- Dataset records -
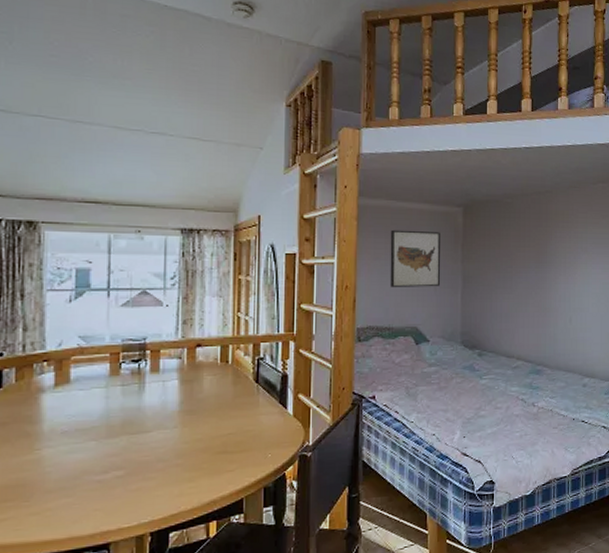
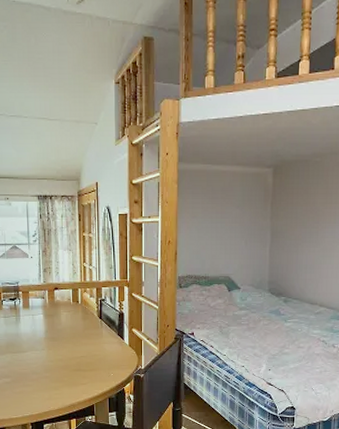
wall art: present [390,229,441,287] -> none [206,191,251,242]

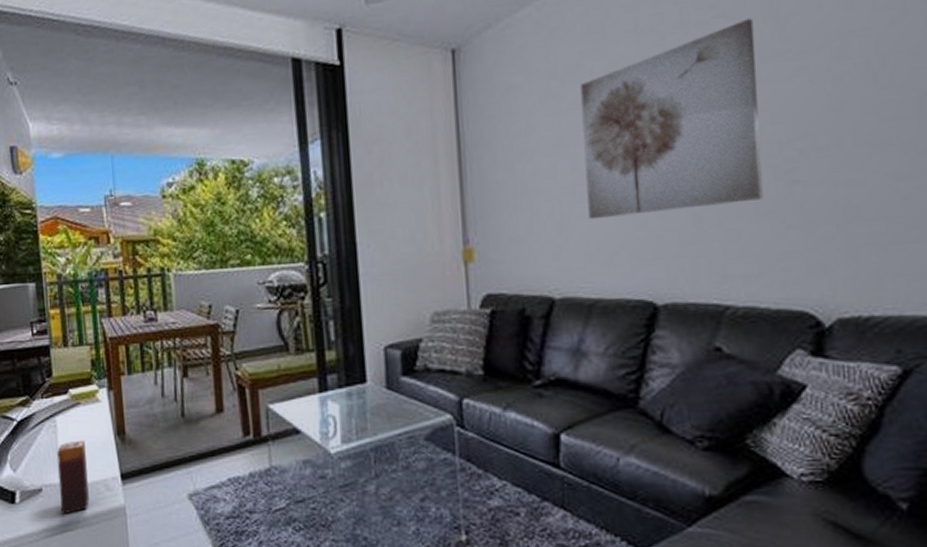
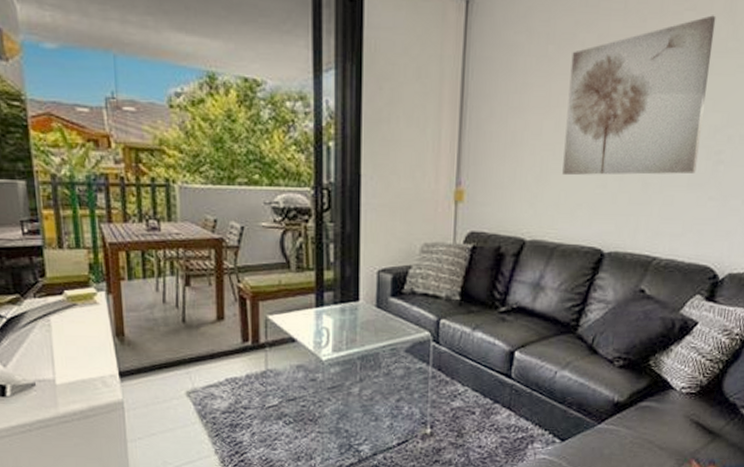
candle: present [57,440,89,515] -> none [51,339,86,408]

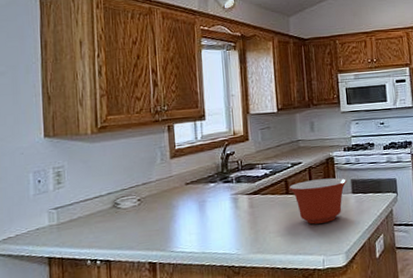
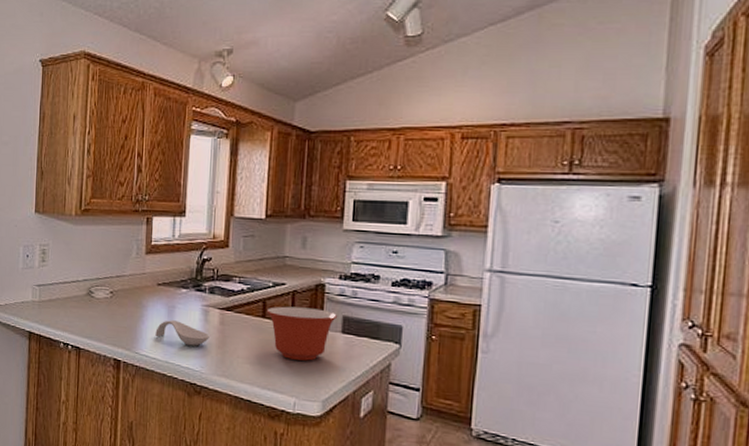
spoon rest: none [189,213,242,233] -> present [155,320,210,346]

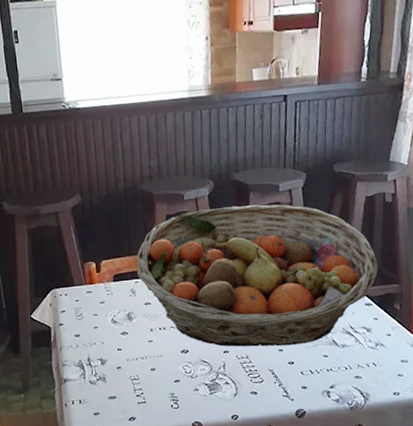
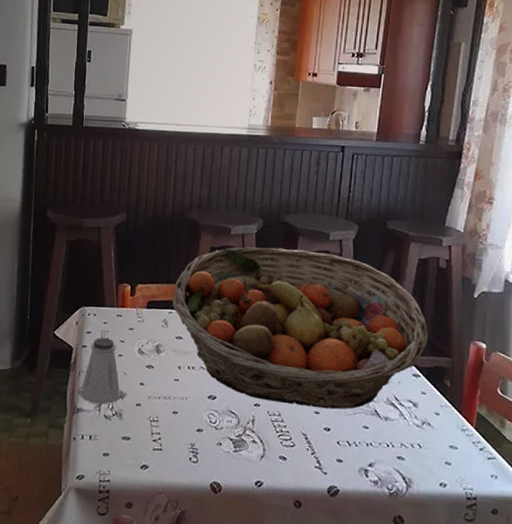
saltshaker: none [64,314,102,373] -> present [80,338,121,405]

...

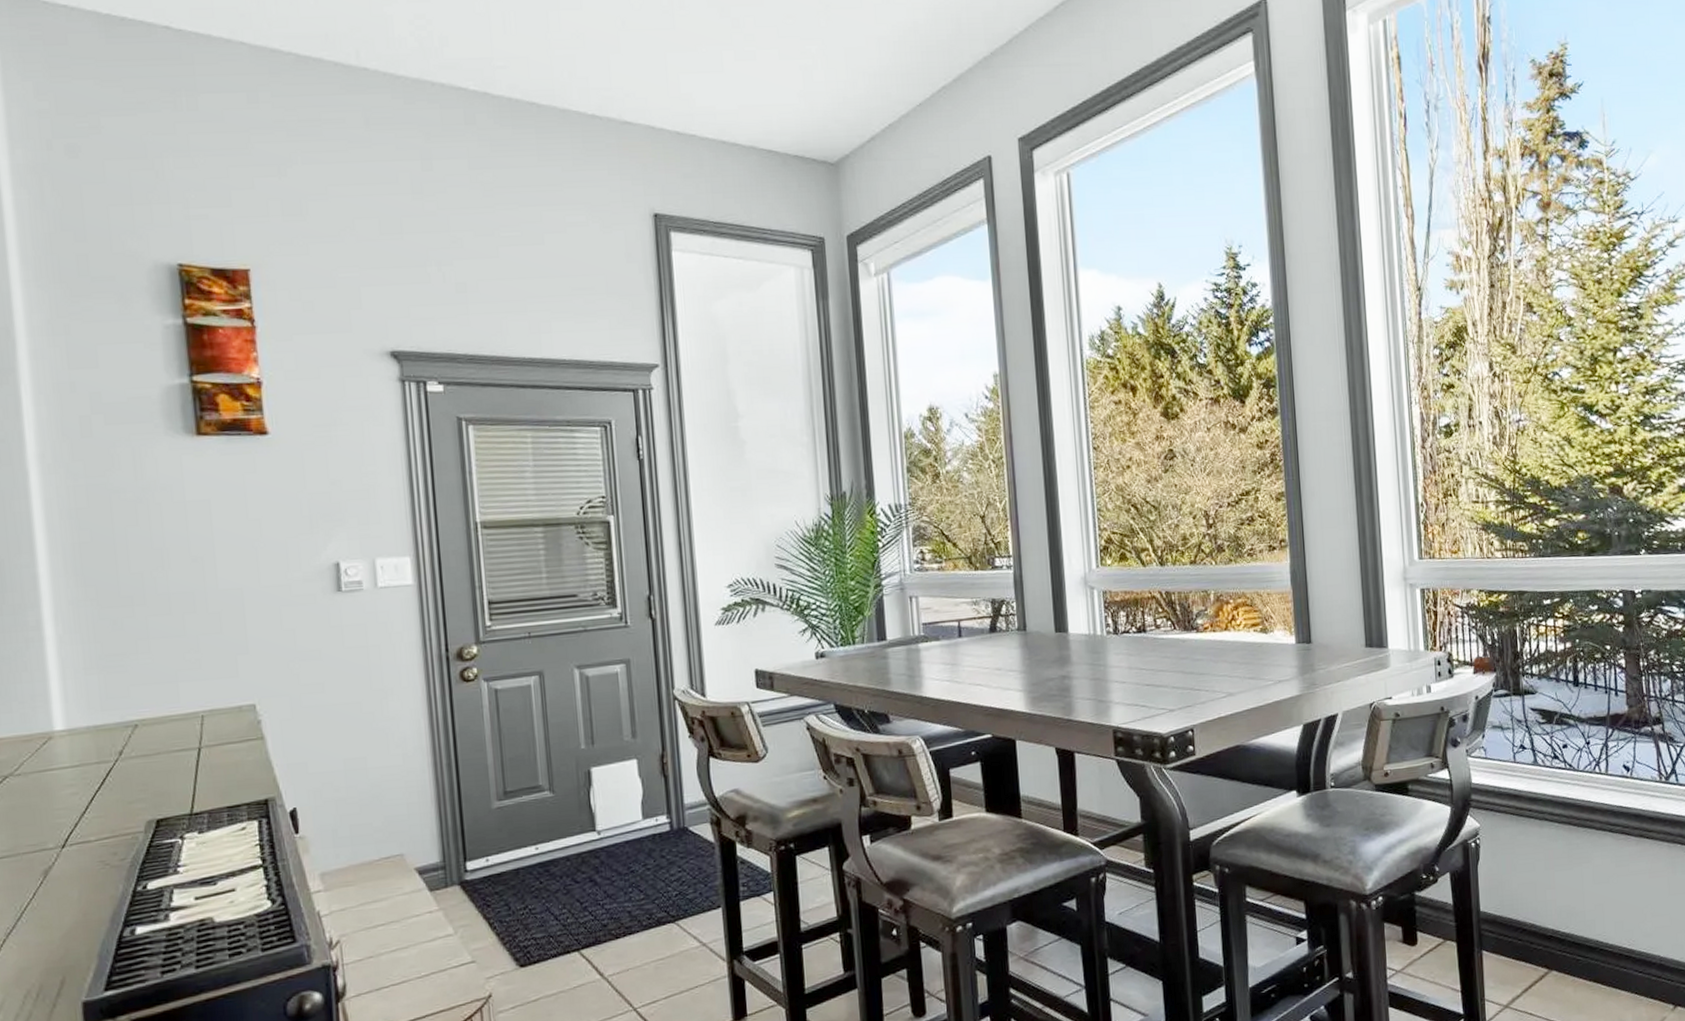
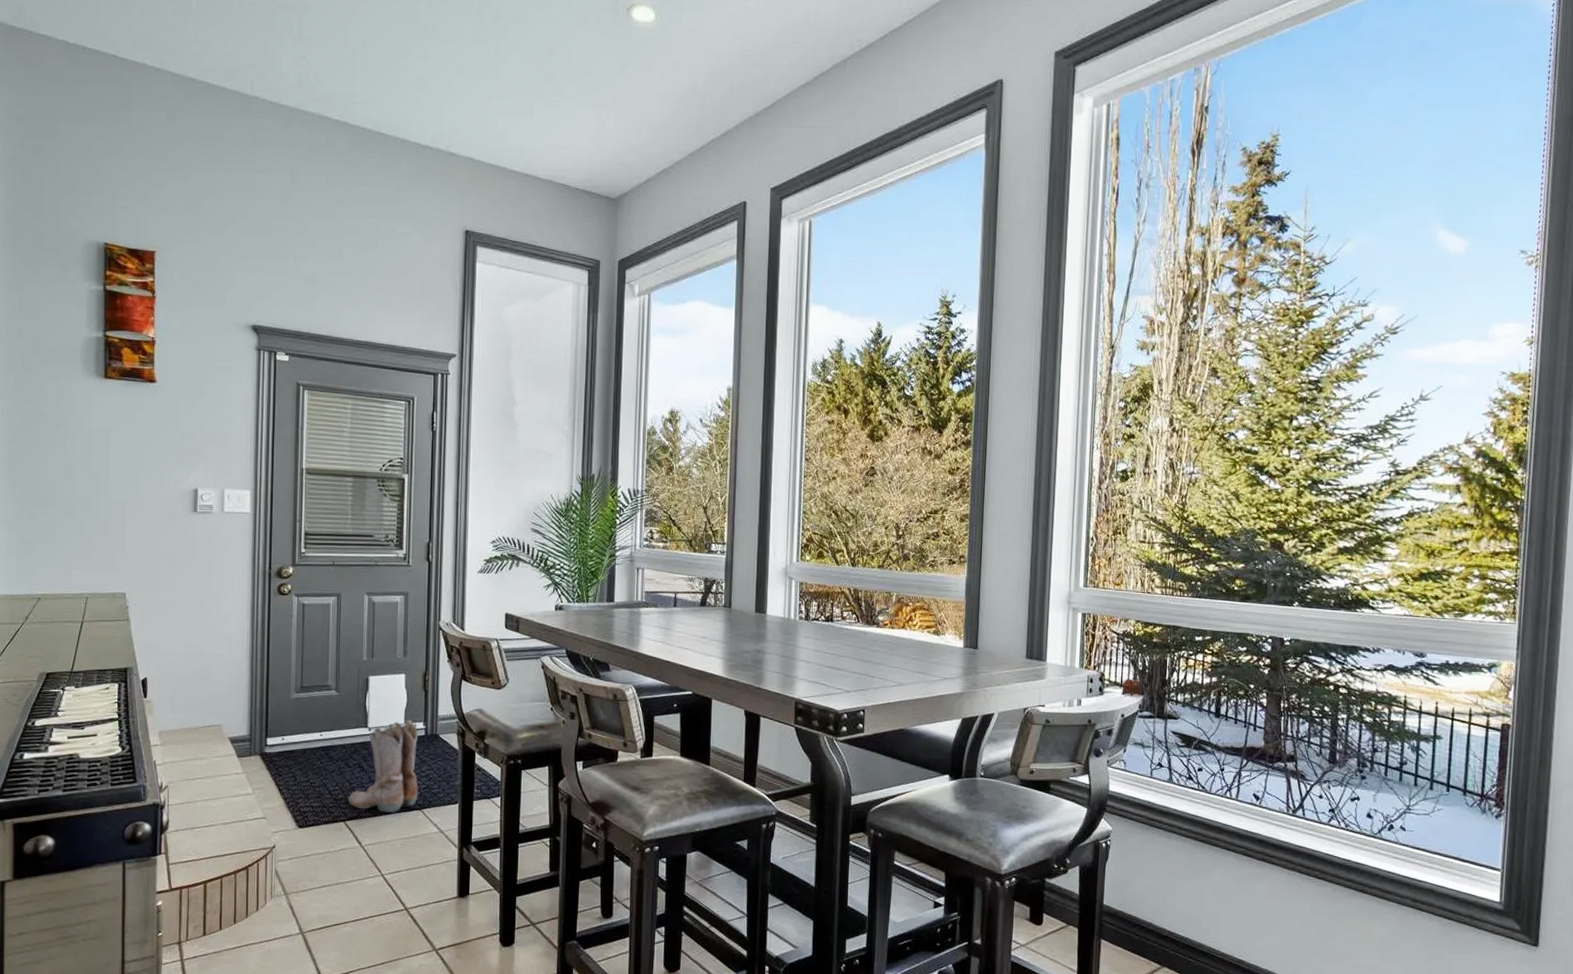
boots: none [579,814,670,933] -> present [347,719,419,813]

- What you need to do -
Set down exactly the lines above, from the line containing "candle: present [57,440,89,515]" through the line containing "saltshaker: none [64,314,102,373]". Skip the pictures.

- Solution to the problem -
candle: present [57,440,89,515] -> none [51,339,86,408]

spoon rest: none [189,213,242,233] -> present [155,320,210,346]

saltshaker: none [64,314,102,373] -> present [80,338,121,405]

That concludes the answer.